A quietly distraught man sits across from a police investigator, who advises him to “sit tight” and reassuringly says, “We’ll find him.” The man, Mark, is a single father whose 14-year-old son, Dustin, has gone missing — not abducted, it seems, but a runaway.

Why did he take off? It’s not clear from the flashbacks we see of the father’s and son’s life together. It had its tense moments, like when Dustin, out on a building job with Mark, started fingering a saw blade and his father exploded. (“You wanna cut off your damn hand?”) But there were also good times, doing things like building a wooden model boat together. And Dustin, whose tidy room displays medals he’s won, baseball cards he’s collected, and a Green Day poster, seems like a well-adjusted kid. But he’s not a very communicative one.
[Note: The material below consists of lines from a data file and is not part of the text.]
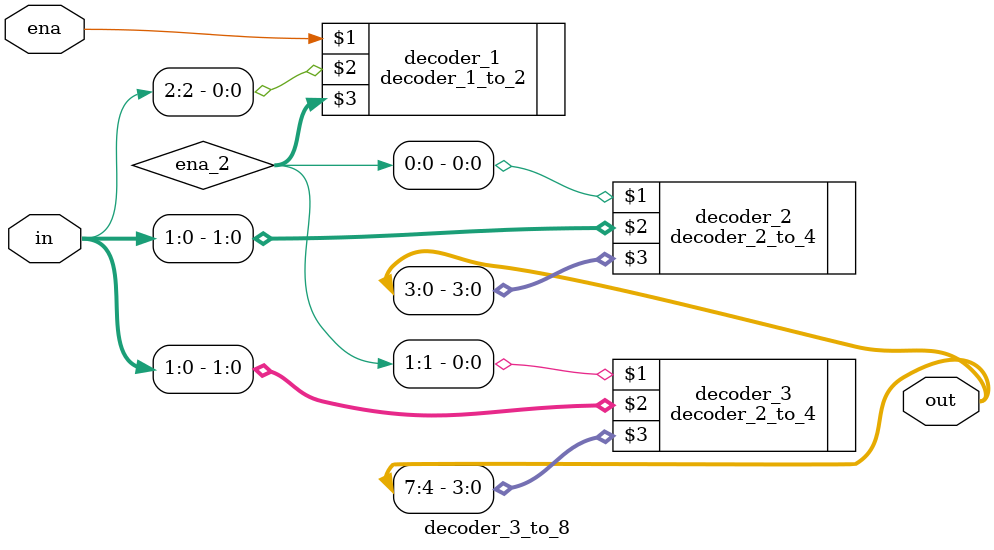
<source format=sv>
module decoder_3_to_8(ena, in, out);

  input wire ena;
  input wire [2:0] in;
  output logic [7:0] out;

	logic [1:0] ena_2;

	decoder_1_to_2 decoder_1(ena, in[2], ena_2[1:0]);
	decoder_2_to_4 decoder_2(ena_2[0], in[1:0], out[3:0]);
	decoder_2_to_4 decoder_3(ena_2[1], in[1:0], out[7:4]);

endmodule

</source>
We never get a feeling for what went wrong from his perspective. Was it just teenage angst or a serious issue? Did it involve his dad or not?

Though Joshua Budd is near perfect as the withdrawn Dustin, Thomas Mitchell really carries the film as Mark, putting a world of meaning into a simple turn of his head. Shane Daly also gives a simply-worded but powerful performance as a coworker who tries to help Mark out of his months-long decline.

Chris Barnard, the film’s writer and director, was inspired by a picture of a missing teen, still on display years after he had first seen it. His musings on what the parents must be going through led to this project.

Elizabeth Mudenyo served as producer.

Driftwood was featured in the NSI Online Short Film Festival.